The `CheckpointStore` trait is backend-agnostic (no feature flag) — implement it over Postgres, an HTTP service, anything; `RedbCheckpointStore` is just the batteries-included default. `cargo run --example workflow_recovery --features recovery` walks through a full crash-and-resume cycle. See the [Recovery guide](https://nassor.github.io/cano/recovery/).

## Sagas / Compensation

For steps that mutate external systems, write a `#[saga::task(state = …)]` — like a plain `#[task]`, but its `run` returns the next state *and* an `Output`, and it has a `compensate` that undoes the step given that `Output` — and register it with `register_with_compensation`. The engine keeps a per-run compensation stack; if a later state fails, it drains the stack in reverse and runs each `compensate`. A clean rollback returns the original error (and clears the checkpoint log if one is attached); a failed `compensate` produces `CanoError::CompensationFailed` with the original error plus every compensation error.

```rust
use cano::prelude::*;
use serde::{Serialize, Deserialize};

#[derive(Debug, Clone, PartialEq, Eq, Hash)]
enum Step { Reserve, Ship, Done }

#[derive(Serialize, Deserialize)]
struct Reservation { sku: String, qty: u32 }

struct ReserveInventory;

#[saga::task(state = Step)]
impl ReserveInventory {
    type Output = Reservation;

    async fn run(&self, _res: &Resources) -> Result<(TaskResult<Step>, Reservation), CanoError> {
        // ... reserve the stock ...
        Ok((
            TaskResult::Single(Step::Ship),
            Reservation { sku: "WIDGET-7".into(), qty: 3 },
        ))
    }

    async fn compensate(&self, _res: &Resources, output: Reservation) -> Result<(), CanoError> {
        // ... release output.qty of output.sku — must be idempotent ...
        let _ = output;
        Ok(())
    }
}
```

With a checkpoint store attached, outputs are persisted and `resume_from` rehydrates the stack — so a failure after a crash still rolls back work done before it. Compensation is for single-task states only. `cargo run --example saga_payment` walks through a reserve-charge-ship rollback. See the [Saga guide](https://nassor.github.io/cano/saga/).

## Documentation

For complete documentation, examples, and guides, please visit our website:

👉 **[https://nassor.github.io/cano/](https://nassor.github.io/cano/)**

You can also find:
- **[API Documentation](https://docs.rs/cano)** on docs.rs
- **[Examples Directory](./examples/)** in the repository

## Contributing

Contributions are welcome! Please feel free to submit a Pull Request.

## AI Disclosure

The primary developer of this repository uses AI coding assistants while
working on Cano. At the time of writing, the assistants in regular use are:

- **Claude Code** (Anthropic API), and
- **Qwen** and **DeepSeek** models running locally.

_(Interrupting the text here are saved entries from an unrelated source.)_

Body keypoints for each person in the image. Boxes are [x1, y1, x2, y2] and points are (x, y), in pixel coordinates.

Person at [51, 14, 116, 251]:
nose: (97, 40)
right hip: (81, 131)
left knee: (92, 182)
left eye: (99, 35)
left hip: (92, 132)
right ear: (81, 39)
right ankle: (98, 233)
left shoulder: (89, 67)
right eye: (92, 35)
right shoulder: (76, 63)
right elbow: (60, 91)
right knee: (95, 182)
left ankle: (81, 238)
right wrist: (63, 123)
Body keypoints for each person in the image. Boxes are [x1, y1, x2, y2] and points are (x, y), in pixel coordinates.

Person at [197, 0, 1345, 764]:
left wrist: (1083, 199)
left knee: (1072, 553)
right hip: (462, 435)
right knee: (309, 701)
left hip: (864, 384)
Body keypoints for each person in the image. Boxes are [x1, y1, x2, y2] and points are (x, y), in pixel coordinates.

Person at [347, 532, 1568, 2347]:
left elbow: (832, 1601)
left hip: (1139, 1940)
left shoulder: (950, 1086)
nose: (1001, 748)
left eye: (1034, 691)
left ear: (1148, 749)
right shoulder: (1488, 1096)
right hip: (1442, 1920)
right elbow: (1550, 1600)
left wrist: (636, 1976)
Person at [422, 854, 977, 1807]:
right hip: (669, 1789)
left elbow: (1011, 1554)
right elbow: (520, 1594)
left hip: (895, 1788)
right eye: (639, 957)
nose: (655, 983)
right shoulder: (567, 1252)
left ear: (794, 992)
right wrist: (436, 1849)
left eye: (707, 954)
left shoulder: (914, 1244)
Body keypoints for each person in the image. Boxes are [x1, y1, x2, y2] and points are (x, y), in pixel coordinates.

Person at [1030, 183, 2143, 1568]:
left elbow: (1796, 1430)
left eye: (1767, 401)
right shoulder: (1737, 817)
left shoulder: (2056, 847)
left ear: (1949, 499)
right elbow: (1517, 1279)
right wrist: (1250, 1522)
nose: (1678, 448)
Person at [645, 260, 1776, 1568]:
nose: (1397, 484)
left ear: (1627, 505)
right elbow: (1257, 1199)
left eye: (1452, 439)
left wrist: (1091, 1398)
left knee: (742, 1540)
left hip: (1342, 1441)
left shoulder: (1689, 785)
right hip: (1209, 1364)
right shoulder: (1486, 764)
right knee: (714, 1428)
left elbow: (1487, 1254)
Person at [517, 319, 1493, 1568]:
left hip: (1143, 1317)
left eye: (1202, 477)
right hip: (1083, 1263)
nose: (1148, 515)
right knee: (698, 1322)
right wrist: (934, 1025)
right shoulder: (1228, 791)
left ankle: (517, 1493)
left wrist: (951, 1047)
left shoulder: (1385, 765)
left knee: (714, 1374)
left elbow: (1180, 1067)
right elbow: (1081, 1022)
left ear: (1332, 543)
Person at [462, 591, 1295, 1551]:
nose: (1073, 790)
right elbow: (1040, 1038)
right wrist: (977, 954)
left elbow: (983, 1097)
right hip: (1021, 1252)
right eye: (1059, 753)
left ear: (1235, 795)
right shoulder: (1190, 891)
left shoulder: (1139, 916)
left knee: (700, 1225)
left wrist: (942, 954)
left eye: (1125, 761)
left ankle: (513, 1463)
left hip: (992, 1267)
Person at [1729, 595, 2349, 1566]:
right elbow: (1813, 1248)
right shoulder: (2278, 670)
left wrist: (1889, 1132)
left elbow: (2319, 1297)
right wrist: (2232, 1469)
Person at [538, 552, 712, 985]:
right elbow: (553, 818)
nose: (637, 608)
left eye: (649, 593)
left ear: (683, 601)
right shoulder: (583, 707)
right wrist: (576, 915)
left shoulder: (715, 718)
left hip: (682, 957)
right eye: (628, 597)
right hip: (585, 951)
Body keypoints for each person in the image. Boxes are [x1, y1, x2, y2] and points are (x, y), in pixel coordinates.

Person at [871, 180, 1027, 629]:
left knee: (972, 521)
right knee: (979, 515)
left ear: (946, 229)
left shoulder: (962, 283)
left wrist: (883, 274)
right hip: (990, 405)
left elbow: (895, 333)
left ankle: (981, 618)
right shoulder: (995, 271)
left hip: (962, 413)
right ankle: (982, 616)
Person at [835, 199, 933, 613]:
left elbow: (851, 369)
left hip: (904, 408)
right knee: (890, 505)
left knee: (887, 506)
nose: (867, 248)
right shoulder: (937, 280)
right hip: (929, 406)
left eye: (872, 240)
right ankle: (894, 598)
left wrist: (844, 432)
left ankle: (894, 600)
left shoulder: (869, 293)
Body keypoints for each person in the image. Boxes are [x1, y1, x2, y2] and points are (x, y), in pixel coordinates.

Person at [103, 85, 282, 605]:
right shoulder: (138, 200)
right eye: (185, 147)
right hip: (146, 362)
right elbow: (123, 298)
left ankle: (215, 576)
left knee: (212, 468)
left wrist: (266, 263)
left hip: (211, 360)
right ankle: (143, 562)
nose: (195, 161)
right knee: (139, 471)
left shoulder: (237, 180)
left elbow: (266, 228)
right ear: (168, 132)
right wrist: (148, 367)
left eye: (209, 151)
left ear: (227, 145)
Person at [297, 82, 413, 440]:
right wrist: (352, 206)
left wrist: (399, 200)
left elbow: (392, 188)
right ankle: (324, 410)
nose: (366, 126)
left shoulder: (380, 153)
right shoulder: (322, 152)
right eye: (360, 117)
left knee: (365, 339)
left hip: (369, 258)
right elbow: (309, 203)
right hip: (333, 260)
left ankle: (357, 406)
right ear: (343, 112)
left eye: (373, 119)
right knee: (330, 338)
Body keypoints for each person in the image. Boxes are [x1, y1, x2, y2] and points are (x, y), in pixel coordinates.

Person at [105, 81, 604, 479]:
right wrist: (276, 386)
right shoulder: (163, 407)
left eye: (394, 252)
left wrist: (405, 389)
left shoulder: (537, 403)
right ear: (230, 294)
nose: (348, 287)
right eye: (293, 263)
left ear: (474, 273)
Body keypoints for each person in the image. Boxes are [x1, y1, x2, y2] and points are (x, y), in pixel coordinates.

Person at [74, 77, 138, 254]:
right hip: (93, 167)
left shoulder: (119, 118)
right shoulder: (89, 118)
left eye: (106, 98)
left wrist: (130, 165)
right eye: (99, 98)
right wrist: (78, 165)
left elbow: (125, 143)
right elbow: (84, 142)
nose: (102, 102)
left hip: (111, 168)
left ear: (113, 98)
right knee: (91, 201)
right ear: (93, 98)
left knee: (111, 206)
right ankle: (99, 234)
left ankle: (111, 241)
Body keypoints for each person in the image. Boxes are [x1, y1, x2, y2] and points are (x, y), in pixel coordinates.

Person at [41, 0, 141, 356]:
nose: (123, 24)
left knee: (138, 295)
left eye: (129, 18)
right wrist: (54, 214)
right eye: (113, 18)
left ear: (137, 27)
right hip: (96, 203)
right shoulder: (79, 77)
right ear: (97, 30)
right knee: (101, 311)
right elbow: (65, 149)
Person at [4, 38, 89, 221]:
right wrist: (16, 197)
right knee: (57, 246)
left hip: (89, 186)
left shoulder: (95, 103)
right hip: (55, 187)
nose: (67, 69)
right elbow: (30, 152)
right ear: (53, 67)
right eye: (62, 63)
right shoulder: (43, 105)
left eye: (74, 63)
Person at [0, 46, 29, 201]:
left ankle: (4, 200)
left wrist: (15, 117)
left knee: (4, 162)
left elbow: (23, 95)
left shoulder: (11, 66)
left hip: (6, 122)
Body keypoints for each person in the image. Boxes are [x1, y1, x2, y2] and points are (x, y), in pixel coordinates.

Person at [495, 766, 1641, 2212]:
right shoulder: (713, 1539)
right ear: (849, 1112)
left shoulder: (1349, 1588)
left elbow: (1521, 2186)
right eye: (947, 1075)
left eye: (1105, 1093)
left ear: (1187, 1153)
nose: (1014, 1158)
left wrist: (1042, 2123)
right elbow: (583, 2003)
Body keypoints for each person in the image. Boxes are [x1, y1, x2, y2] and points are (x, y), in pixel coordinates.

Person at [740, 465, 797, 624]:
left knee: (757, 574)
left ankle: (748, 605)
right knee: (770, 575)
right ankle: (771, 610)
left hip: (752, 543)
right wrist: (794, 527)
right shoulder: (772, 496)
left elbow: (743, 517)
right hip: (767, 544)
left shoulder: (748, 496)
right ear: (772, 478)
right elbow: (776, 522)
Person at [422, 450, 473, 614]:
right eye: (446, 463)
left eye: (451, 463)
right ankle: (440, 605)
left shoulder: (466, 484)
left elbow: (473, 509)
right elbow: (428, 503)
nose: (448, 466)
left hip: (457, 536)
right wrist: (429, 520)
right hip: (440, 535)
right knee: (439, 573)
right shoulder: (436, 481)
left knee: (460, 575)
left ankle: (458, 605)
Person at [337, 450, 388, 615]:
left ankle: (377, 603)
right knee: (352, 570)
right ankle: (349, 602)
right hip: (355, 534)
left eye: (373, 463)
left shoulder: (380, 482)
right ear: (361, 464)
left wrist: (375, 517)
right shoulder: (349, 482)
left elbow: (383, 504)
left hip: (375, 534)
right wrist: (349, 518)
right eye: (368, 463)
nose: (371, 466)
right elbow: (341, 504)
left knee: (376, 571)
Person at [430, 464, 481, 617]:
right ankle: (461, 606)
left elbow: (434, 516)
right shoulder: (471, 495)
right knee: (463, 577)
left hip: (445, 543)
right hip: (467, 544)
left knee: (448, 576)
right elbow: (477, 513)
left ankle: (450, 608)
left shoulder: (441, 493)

All AI-assisted output is reviewed, edited, tested, and submitted by a human
developer who is fully responsible for the resulting code. AI tools are
treated as accelerators, not authors. See
[AI_USAGE_POLICY.md](AI_USAGE_POLICY.md) for the full policy that contributors
are expected to follow when using AI assistants on this project.

## License

Licensed under either of

- Apache License, Version 2.0 ([LICENSE-APACHE](LICENSE-APACHE) or <http://www.apache.org/licenses/LICENSE-2.0>)
- MIT license ([LICENSE-MIT](LICENSE-MIT) or <http://opensource.org/licenses/MIT>)

at your option.

### Contribution

Unless you explicitly state otherwise, any contribution intentionally submitted for inclusion in the work by you, as defined in the Apache-2.0 license, shall be dual licensed as above, without any additional terms or conditions.